[TASK INPUT Boundary: Start]

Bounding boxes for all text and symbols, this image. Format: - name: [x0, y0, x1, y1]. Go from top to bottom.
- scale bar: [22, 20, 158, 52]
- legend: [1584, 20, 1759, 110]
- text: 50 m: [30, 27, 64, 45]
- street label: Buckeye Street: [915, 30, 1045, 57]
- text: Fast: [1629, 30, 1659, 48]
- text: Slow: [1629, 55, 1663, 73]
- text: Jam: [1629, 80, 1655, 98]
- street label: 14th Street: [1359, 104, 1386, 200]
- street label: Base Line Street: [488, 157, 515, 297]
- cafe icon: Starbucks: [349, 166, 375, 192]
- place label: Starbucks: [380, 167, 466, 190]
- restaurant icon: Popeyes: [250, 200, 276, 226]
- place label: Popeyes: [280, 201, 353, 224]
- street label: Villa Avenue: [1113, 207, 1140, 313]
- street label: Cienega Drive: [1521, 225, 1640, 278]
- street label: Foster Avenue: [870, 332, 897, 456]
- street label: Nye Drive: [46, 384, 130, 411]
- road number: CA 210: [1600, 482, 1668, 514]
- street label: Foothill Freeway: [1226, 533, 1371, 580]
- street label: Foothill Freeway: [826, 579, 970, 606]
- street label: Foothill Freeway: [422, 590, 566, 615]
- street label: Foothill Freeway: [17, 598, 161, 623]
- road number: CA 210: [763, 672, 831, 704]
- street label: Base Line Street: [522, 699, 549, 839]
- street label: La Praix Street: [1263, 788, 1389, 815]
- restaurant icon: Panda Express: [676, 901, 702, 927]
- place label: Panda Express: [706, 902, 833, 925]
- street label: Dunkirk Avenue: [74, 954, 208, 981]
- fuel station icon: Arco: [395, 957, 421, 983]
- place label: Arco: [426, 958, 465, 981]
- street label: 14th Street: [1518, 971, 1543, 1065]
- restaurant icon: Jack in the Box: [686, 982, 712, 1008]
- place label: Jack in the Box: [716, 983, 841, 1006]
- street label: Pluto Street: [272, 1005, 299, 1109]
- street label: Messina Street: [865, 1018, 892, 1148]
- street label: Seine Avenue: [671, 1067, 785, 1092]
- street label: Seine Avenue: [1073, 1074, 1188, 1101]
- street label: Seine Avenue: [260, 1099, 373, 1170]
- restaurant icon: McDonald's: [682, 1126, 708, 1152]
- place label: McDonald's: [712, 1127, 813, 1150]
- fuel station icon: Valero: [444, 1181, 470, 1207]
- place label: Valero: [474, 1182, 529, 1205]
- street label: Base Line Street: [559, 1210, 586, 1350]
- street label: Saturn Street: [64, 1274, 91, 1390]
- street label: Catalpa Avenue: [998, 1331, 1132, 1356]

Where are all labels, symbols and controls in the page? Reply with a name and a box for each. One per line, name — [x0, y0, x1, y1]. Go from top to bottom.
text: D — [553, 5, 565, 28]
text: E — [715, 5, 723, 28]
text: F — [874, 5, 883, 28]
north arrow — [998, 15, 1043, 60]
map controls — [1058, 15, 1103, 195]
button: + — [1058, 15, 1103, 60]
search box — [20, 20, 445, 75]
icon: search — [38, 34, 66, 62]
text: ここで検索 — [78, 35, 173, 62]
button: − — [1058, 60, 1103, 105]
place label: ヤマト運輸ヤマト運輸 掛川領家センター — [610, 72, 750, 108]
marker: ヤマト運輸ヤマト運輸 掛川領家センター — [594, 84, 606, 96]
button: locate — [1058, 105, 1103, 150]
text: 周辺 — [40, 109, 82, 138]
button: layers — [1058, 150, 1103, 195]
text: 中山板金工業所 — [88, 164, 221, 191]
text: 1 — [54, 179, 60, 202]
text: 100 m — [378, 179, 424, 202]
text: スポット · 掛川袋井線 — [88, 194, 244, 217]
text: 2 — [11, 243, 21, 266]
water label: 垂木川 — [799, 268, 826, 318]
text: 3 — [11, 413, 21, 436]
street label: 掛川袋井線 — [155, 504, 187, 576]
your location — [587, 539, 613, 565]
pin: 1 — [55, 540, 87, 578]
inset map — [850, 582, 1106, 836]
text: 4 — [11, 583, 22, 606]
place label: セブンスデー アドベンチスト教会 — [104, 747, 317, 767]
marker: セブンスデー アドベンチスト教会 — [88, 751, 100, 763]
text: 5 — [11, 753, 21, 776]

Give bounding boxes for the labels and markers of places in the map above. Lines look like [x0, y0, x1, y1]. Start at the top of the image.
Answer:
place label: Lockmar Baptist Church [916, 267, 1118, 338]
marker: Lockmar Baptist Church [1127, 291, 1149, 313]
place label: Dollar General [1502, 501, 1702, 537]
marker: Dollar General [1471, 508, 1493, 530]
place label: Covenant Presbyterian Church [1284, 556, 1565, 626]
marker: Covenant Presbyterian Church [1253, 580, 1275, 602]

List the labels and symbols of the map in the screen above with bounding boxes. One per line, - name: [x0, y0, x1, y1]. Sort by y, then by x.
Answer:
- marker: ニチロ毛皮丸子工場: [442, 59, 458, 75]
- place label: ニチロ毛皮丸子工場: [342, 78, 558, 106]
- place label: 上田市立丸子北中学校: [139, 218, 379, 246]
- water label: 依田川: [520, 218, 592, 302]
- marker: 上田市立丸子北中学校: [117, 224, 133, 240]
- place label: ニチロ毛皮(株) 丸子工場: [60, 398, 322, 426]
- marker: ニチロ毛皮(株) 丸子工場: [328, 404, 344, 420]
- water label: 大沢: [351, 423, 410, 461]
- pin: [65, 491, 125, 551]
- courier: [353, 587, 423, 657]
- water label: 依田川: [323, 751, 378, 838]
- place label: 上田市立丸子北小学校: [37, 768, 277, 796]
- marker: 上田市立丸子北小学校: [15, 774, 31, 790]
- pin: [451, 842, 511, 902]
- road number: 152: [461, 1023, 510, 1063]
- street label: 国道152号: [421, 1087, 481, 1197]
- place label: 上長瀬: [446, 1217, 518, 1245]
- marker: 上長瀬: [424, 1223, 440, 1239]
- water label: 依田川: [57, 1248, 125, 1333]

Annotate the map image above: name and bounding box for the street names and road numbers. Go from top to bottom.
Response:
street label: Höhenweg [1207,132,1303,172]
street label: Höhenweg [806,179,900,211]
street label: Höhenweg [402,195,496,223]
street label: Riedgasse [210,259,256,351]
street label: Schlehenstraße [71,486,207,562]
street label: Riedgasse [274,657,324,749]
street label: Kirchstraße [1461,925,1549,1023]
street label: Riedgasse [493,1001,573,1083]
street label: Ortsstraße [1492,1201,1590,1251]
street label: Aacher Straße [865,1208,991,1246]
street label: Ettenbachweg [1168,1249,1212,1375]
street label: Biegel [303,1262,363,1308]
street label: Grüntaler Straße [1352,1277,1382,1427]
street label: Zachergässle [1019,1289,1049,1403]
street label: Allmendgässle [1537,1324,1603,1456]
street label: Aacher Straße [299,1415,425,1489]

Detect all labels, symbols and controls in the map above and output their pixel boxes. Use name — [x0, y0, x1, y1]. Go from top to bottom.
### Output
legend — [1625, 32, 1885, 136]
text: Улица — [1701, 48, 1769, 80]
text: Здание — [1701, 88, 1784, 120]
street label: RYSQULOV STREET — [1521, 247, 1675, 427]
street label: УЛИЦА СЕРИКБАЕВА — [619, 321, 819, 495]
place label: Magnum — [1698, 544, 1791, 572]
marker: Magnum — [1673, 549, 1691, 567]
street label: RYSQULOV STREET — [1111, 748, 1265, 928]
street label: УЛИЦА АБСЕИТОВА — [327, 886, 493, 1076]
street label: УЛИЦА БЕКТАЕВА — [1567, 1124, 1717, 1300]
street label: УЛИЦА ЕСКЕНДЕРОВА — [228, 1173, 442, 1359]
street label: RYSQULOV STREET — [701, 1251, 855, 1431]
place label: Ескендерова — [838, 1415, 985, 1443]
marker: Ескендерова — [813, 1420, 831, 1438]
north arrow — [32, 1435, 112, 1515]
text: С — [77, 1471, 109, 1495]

[TASK INPUT Boundary: End]

Begin with the line that contains "Annotate the map". Repeat it and every line after it through the end of the listing, exactly, and print nothing more.

Annotate the map image above: name and bounding box for the street names and road numbers. Go from top to bottom.
Response:
street label: Höhenweg [1207,132,1303,172]
street label: Höhenweg [806,179,900,211]
street label: Höhenweg [402,195,496,223]
street label: Riedgasse [210,259,256,351]
street label: Schlehenstraße [71,486,207,562]
street label: Riedgasse [274,657,324,749]
street label: Kirchstraße [1461,925,1549,1023]
street label: Riedgasse [493,1001,573,1083]
street label: Ortsstraße [1492,1201,1590,1251]
street label: Aacher Straße [865,1208,991,1246]
street label: Ettenbachweg [1168,1249,1212,1375]
street label: Biegel [303,1262,363,1308]
street label: Grüntaler Straße [1352,1277,1382,1427]
street label: Zachergässle [1019,1289,1049,1403]
street label: Allmendgässle [1537,1324,1603,1456]
street label: Aacher Straße [299,1415,425,1489]

Detect all labels, symbols and controls in the map above and output their pixel boxes. Use name — [x0, y0, x1, y1]. Go from top to bottom.
### Output
legend — [1625, 32, 1885, 136]
text: Улица — [1701, 48, 1769, 80]
text: Здание — [1701, 88, 1784, 120]
street label: RYSQULOV STREET — [1521, 247, 1675, 427]
street label: УЛИЦА СЕРИКБАЕВА — [619, 321, 819, 495]
place label: Magnum — [1698, 544, 1791, 572]
marker: Magnum — [1673, 549, 1691, 567]
street label: RYSQULOV STREET — [1111, 748, 1265, 928]
street label: УЛИЦА АБСЕИТОВА — [327, 886, 493, 1076]
street label: УЛИЦА БЕКТАЕВА — [1567, 1124, 1717, 1300]
street label: УЛИЦА ЕСКЕНДЕРОВА — [228, 1173, 442, 1359]
street label: RYSQULOV STREET — [701, 1251, 855, 1431]
place label: Ескендерова — [838, 1415, 985, 1443]
marker: Ескендерова — [813, 1420, 831, 1438]
north arrow — [32, 1435, 112, 1515]
text: С — [77, 1471, 109, 1495]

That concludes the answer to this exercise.